Chi cambia più volte accumula più stipendi in libro paga: il Bari, con tre tecnici in una sola annata, ne è l’esempio più netto. A tutto questo si aggiunge lo staff, spesso sospeso insieme al primo allenatore, e l’eventuale costo per liberare il nuovo tecnico da un accordo in essere con un altro club.

Come pesa a bilancio
Dal punto di vista contabile il principio di prudenza impone di accantonare le retribuzioni ancora dovute agli allenatori esonerati e non più impiegati nel progetto tecnico. Quella somma grava sull’esercizio come onere, incidendo sui conti della stagione in cui avviene il cambio.
Il peso reale va poi letto al lordo, parametro che per una società vale quasi il doppio del netto percepito dal tecnico.
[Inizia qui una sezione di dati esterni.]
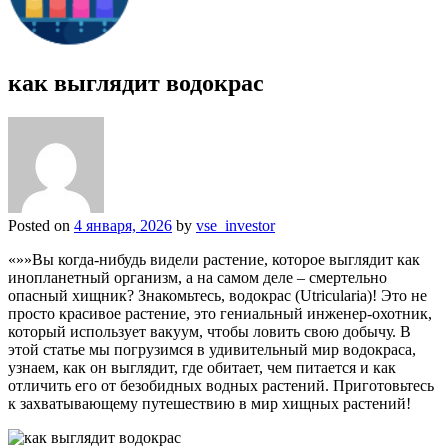
как выглядит водокрас
Posted on
4 января, 2026
by
vse_investor
«»»Вы когда-нибудь видели растение, которое выглядит как
инопланетный организм, а на самом деле – смертельно
опасный хищник? Знакомьтесь, водокрас (Utricularia)! Это не
просто красивое растение, это гениальный инженер-охотник,
который использует вакуум, чтобы ловить свою добычу. В
этой статье мы погрузимся в удивительный мир водокраса,
узнаем, как он выглядит, где обитает, чем питается и как
отличить его от безобидных водных растений. Приготовьтесь
к захватывающему путешествию в мир хищных растений!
Per un club di Serie B, con budget più contenuti rispetto alla massima serie, anche importi in apparenza modesti pesano in proporzione molto di più.
Il caso Serie B e la questione trasparenza
La stagione 2025/26 ha mostrato una girandola continua: il Cesena da Mignani a Cole, la Sampdoria ha cambiato più volte, la Reggiana ha sostituito due tecnici, l’Avellino ha chiamato Davide Ballardini al posto di Raffaele Biancolino, il Mantova e il Padova hanno rivoluzionato la propria guida in corsa.
Un dato che conferma un calcio sempre più impaziente, in linea con gli studi di settore secondo cui la maggioranza degli allenatori dei principali campionati resta in carica meno di un anno.
La logica del cambio
Se l’operazione costa, perché i club la scelgono così spesso? La risposta sta nel valore della posta in gioco. Una salvezza o una promozione valgono cifre che superano di gran lunga il costo di una panchina in più a bilancio, quindi sostenere due stipendi diventa un rischio “calcolato”. Ma forse resta un costo nascosto, quello dell’interruzione del progetto tecnico, che può far perdere ritmo e identità proprio nel momento più delicato della stagione.